Document passage:
· · · · ·

However, the zoo component as it stood in 2011 was very far from world-class, with simple cage enclosures typical of earlier decades housing a standard variety of smaller and less expensive to maintain animals. For those who can pay more, the city has a much more modern zoological experience nearby in the form of Ocean Park.
Something called “Tai Chi Wheels” you’re supposed to spin as exercise.
Figuring out where to go next…
Like the British, Hong Kong drives on the left side of the road, while the rest of China drives on the right, adding an extra complexity to the already-complex Hong Kong-Mainland border crossings.
Passing by the US Consulate in Hong Kong on the way to the next stop, a decidedly (purposely?) unwelcoming looking structure squeezed in along the side of the road.
The fact that Hong Kong has its own amusing loonies on full public display is actually a reassuring sign for the city’s increasingly-besieged civil liberty laws.
Hong Kong’s skyscrapers look spectacular against a clear blue spring sky.
Although it’s not the tallest, the Bank of China Tower is probably Hong Kong’s most famous and architecturally distinctive skyscraper. Interestingly, it achieved that identity despite (or maybe because of?) the fact it deliberately ignored feng shui principles, unlike most other buildings in the city. While feng shui is complex, from my understanding its unlucky reputation primarily comes down to the sharp, knife-like design and the X’s along the tower (which, with their four points, symbolize death, as the Chinese words for 4 and death are similar).
With that in mind, it seemed like a good idea to go up the tower!
Like Central Plaza and IFC2, the Bank of China Tower offered a free public observation deck (if unadvertised, accessible only after signing in and receiving a visitor pass at the front desk). I was hoping that this observation deck might get me closer to the actual top of the tower, but it once again turned out to only be located only part way. Still, thanks to the prime location the view might have been slightly superior to the other two.
The observation deck also hosted a partial model of Hong Kong with the Bank of China Tower.
Also of note, the nearby HSBC Tower features some cannon-like maintenance cranes affixed to the top of the structure. Apparently these are pointed at the Bank of China Tower, added after that tower was constructed in order to fend off its negative energy.
Spring also brought plenty of rain, which we encountered during a group outing to visit a Fisherman’s Temple in Yuen Long district.
I tried adding an incense stick but apparently I upset the god of the seas because as I was placing it the top part of the burning ash fell off and burned my hand.
That evening we went out for a group dinner of Poon Choi, a communal Cantonese dish that translates as “big bowl feast”. While I didn’t sample everything that came in it (mostly meats of various provenance), I did get my first taste of octopus and pig skin.
Dessert in Hong Kong often consists of a bowl of fruits and congealed jelly that you dip into sweet milk.
Dennis and Amanda tried a durian pancake, possibly the most pungent food item on the planet. As soon as they opened the container everyone else in the room got to suffer along with them. The look on their face tells the rest of the story.
Later that spring I discovered that the Shaw Brothers Studio was located right next to HKUST. While not particularly active today, they’re known for popularizing the kung-fu movie genre in the 60’s and 70’s, and their logo is familiar to anyone who saw Quentin Tarantino’s Kill Bill movies.

· · · · ·

Recorded information:
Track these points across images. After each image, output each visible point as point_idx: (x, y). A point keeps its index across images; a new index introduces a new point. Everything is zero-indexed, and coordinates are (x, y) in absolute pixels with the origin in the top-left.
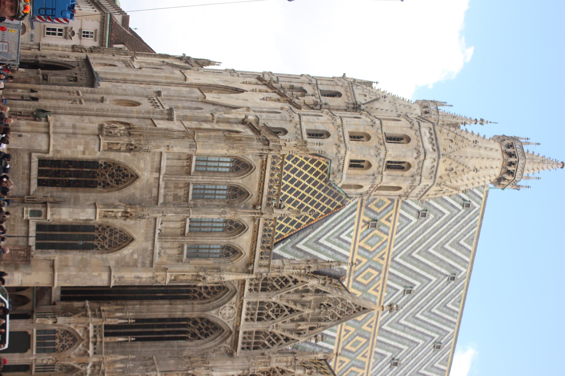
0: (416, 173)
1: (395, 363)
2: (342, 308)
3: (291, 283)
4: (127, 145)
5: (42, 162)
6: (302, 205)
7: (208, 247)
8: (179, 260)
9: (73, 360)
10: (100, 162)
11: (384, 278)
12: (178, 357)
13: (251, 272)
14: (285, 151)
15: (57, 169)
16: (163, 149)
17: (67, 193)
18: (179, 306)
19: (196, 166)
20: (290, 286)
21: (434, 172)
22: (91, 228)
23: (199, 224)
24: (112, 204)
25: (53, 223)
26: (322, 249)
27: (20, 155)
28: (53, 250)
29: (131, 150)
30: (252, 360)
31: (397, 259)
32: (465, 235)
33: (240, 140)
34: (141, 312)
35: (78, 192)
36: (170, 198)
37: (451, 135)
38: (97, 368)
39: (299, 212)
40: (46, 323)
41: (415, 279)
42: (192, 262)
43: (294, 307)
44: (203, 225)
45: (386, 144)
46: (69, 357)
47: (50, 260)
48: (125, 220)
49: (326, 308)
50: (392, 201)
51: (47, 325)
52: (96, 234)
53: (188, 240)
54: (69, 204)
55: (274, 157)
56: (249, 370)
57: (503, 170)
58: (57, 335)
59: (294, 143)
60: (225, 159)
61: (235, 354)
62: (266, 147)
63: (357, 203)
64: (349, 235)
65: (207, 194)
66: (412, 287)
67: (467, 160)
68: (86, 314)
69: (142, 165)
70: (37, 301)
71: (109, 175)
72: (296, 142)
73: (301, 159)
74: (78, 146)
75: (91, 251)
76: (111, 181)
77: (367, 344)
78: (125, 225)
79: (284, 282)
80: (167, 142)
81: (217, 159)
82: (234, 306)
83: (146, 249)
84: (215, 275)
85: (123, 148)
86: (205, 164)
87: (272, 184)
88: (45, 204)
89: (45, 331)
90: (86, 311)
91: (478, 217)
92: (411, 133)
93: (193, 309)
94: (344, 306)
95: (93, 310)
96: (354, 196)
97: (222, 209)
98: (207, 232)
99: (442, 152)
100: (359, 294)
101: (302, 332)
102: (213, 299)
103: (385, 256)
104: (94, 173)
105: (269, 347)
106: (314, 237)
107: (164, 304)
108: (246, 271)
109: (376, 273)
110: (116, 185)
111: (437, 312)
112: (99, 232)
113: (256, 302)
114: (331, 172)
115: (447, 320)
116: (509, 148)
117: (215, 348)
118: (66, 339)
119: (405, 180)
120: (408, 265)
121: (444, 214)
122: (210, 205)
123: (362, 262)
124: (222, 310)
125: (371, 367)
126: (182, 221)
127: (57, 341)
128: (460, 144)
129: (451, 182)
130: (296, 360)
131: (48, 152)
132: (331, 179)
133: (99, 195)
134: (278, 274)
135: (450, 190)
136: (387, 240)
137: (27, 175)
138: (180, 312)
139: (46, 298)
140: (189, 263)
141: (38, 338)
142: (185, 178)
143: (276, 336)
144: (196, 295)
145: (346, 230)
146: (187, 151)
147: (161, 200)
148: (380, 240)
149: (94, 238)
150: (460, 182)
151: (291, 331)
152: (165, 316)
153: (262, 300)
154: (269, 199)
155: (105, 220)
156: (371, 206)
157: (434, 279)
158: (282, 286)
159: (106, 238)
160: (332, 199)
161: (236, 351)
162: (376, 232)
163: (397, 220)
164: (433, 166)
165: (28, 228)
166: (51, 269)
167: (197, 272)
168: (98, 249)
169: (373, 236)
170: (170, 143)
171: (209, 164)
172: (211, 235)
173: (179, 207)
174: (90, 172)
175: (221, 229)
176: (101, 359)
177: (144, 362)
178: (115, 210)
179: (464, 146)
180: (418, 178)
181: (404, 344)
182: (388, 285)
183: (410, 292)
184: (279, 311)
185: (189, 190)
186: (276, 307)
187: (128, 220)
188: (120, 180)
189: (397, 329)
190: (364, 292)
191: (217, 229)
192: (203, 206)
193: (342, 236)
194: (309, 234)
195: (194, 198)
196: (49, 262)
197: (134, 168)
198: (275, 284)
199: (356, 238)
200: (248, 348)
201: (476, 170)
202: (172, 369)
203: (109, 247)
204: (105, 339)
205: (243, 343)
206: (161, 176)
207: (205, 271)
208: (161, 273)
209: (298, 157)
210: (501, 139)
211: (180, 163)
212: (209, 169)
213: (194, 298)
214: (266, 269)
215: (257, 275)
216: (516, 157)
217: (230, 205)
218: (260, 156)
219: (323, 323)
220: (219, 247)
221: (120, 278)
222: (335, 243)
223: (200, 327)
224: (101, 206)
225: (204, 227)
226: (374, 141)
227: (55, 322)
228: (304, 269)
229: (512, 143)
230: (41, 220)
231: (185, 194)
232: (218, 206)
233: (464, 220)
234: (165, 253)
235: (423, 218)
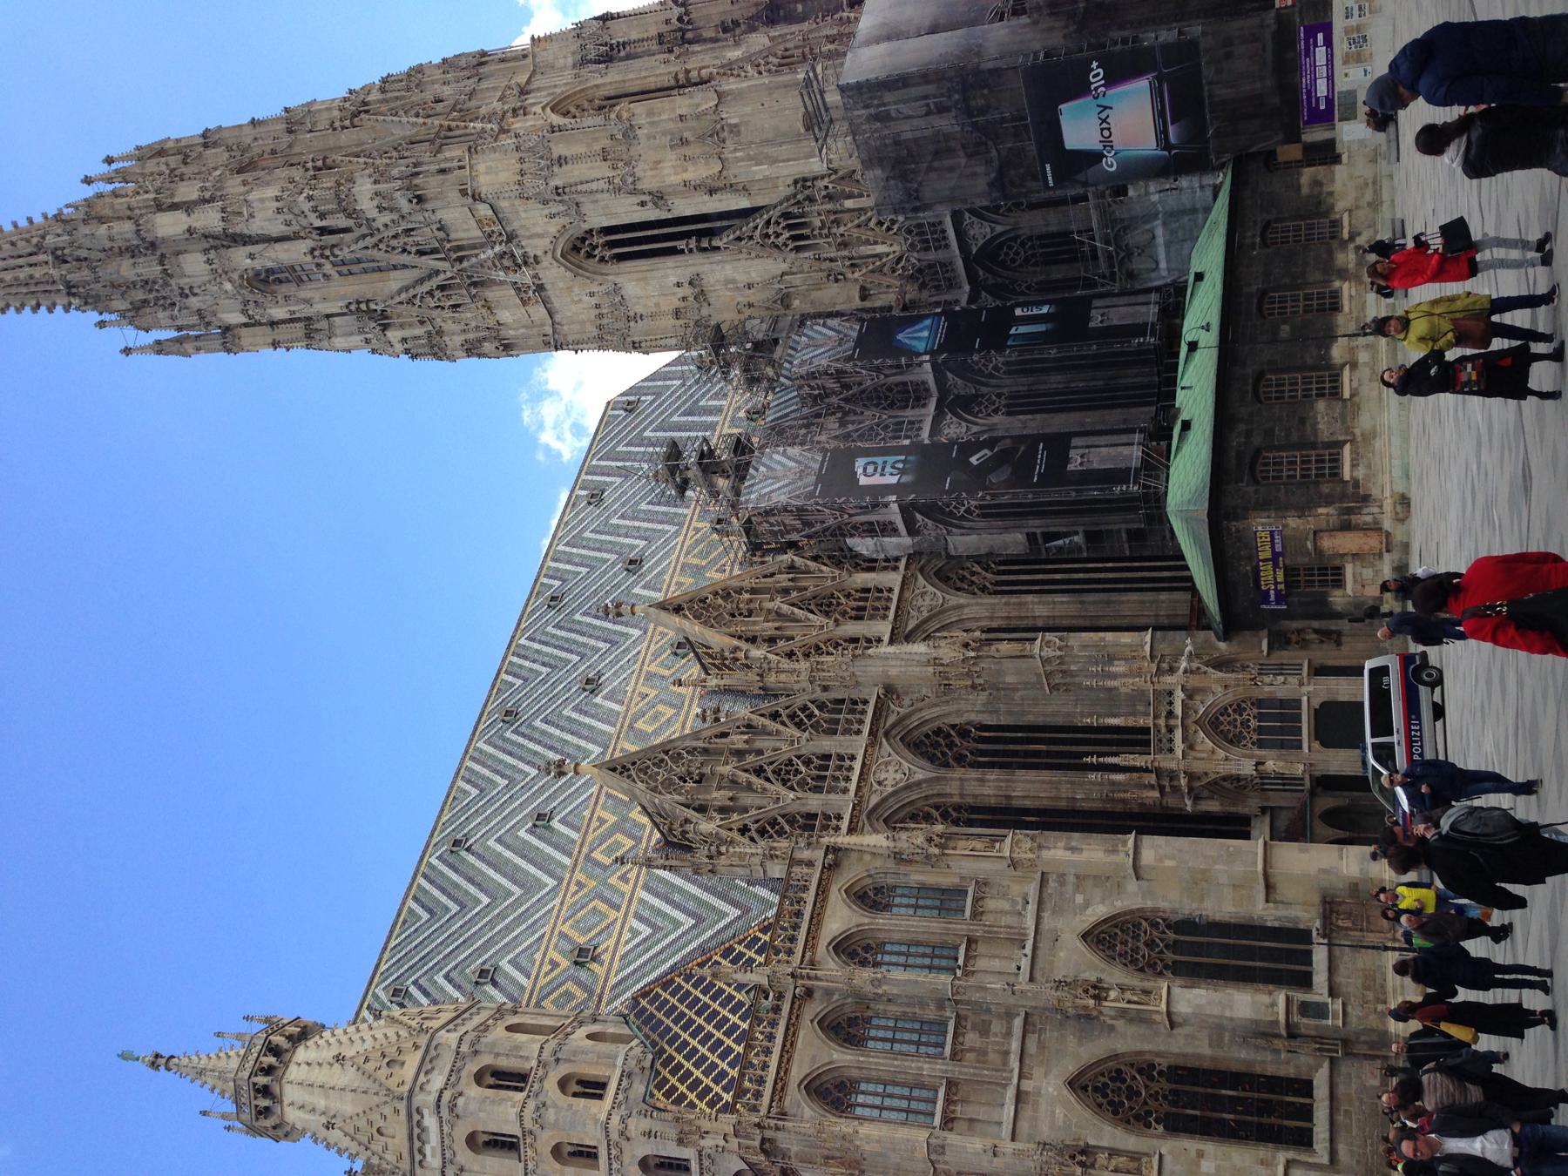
0: (466, 1060)
1: (592, 685)
2: (658, 774)
3: (753, 827)
4: (1092, 1166)
5: (1303, 1140)
6: (714, 998)
7: (919, 912)
8: (982, 884)
9: (1217, 681)
10: (1161, 1128)
11: (582, 845)
12: (998, 689)
13: (833, 850)
14: (727, 1122)
15: (1265, 1120)
16: (1008, 1147)
17: (1240, 1056)
18: (991, 792)
19: (934, 1102)
20: (757, 822)
21: (427, 1063)
22: (1178, 970)
23: (936, 962)
24: (1131, 1021)
25: (1271, 987)
26: (691, 905)
27: (1358, 1162)
28: (1269, 924)
29: (1083, 1152)
30: (846, 674)
31: (551, 882)
32: (416, 930)
33: (827, 1158)
34: (1072, 783)
35: (1213, 1059)
36: (997, 1027)
37: (377, 1147)
38: (1165, 666)
39: (714, 975)
40: (1281, 764)
41: (526, 842)
42: (957, 880)
43: (753, 779)
44: (927, 961)
45: (520, 1135)
46: (1226, 687)
47: (1275, 902)
48: (1100, 980)
49: (690, 773)
50: (538, 1004)
51: (1279, 758)
52: (1170, 956)
53: (961, 926)
54: (1234, 1029)
55: (754, 1109)
56: (854, 656)
57: (288, 1056)
58: (1255, 737)
59: (708, 1143)
60: (867, 1112)
61: (881, 691)
62: (769, 1134)
63: (607, 1005)
64: (635, 933)
65: (912, 1031)
66: (535, 826)
67: (356, 1085)
68: (1189, 781)
69: (1059, 1112)
70: (1302, 817)
71: (1139, 1094)
72: (702, 1143)
73: (702, 1105)
74: (1213, 1171)
75: (1180, 917)
76: (1134, 1078)
77: (635, 719)
78: (1103, 971)
79: (768, 828)
80: (998, 1163)
81: (885, 1114)
82: (876, 786)
83: (1054, 912)
84: (905, 845)
85: (1102, 1158)
86: (914, 1105)
87: (765, 1043)
88: (1292, 1033)
89: (1282, 745)
90: (1191, 789)
91: (383, 968)
92: (464, 1155)
93: (962, 785)
94: (653, 777)
95: (1176, 789)
96: (611, 1017)
97: (880, 991)
98: (918, 944)
99: (402, 1106)
100: (636, 815)
101: (743, 729)
102: (919, 804)
103: (573, 888)
104: (1174, 1104)
105: (813, 702)
106: (704, 931)
107: (1024, 797)
108: (840, 854)
109: (597, 855)
110: (1123, 1068)
111: (498, 779)
112: (1162, 961)
113: (828, 792)
114: (647, 1072)
115: (484, 765)
116: (267, 1109)
117: (920, 705)
118: (1235, 727)
119: (494, 1044)
120: (532, 870)
121: (447, 977)
122: (908, 1005)
123: (619, 878)
124: (901, 780)
125: (635, 675)
126: (973, 972)
127: (1253, 723)
128: (362, 1123)
129: (399, 1036)
130: (761, 676)
131: (1289, 1164)
132: (650, 1057)
133: (1162, 1048)
134: (775, 844)
135: (405, 1019)
136: (564, 923)
137: (1339, 1110)
138: (989, 781)
139: (1283, 822)
140: (962, 878)
141: (1299, 731)
142: (960, 1073)
143: (796, 724)
144: (954, 814)
145: (638, 945)
146: (952, 1138)
147: (1018, 1023)
148: (578, 922)
149: (1175, 947)
150: (379, 1035)
151: (765, 732)
152: (1020, 773)
153: (817, 796)
154: (777, 1009)
155: (1148, 985)
156: (580, 995)
157: (491, 843)
158: (774, 823)
159: (1146, 945)
160: (655, 1012)
161: (878, 697)
162: (582, 940)
163: (538, 963)
164: (427, 1073)
165: (1330, 980)
166: (1272, 880)
167: (944, 854)
168: (1164, 920)
169: (590, 930)
170: (991, 1162)
171: (904, 1104)
172: (910, 937)
173: (976, 1003)
174: (1184, 1107)
175: (888, 948)
176: (1155, 680)
177: (1068, 680)
178: (1124, 1005)
179: (355, 1118)
180: (464, 1048)
181: (569, 719)
182: (578, 830)
183: (540, 817)
184: (784, 773)
185: (954, 1043)
186: (789, 780)
187: (1093, 979)
188: (1110, 1079)
189: (579, 747)
190: (624, 819)
191: (896, 948)
192: (922, 1004)
193: (649, 931)
194: (712, 937)
195: (943, 1024)
196: (1278, 898)
197: (1078, 1107)
198: (787, 828)
199: (622, 927)
200: (855, 702)
201: (339, 1059)
202: (1007, 664)
203: (1140, 924)
204: (1150, 722)
205: (864, 712)
206: (1015, 1081)
207: (928, 857)
208: (1023, 856)
209: (708, 1111)
210: (282, 1132)
211: (971, 1111)
212: (906, 1092)
213: (958, 808)
214: (800, 855)
215: (818, 843)
216: (255, 1084)
217: (862, 1000)
218: (785, 1114)
219: (700, 744)
220: (895, 910)
221: (1114, 851)
222: (665, 915)
223: (951, 749)
224: (1157, 1018)
225: (924, 955)
226: (546, 1141)
227: (1258, 764)
228: (720, 853)
229: (257, 1119)
230: (1300, 996)
231: (964, 1034)
232: (890, 1000)
233: (411, 963)
234: (1014, 903)
235: (486, 967)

· · · · ·

Goals:
[1] List every building that the Hong Kong travel passage says offers a free public observation deck.
[2] Print the Hong Kong travel passage word for word, starting at the words "The observation deck" and ending after the words "and pig skin.".

Responses to the tasks:
[1] Central Plaza, IFC2, Bank of China Tower

[2]
The observation deck also hosted a partial model of Hong Kong with the Bank of China Tower.
Also of note, the nearby HSBC Tower features some cannon-like maintenance cranes affixed to the top of the structure. Apparently these are pointed at the Bank of China Tower, added after that tower was constructed in order to fend off its negative energy.
Spring also brought plenty of rain, which we encountered during a group outing to visit a Fisherman’s Temple in Yuen Long district.
I tried adding an incense stick but apparently I upset the god of the seas because as I was placing it the top part of the burning ash fell off and burned my hand.
That evening we went out for a group dinner of Poon Choi, a communal Cantonese dish that translates as “big bowl feast”. While I didn’t sample everything that came in it (mostly meats of various provenance), I did get my first taste of octopus and pig skin.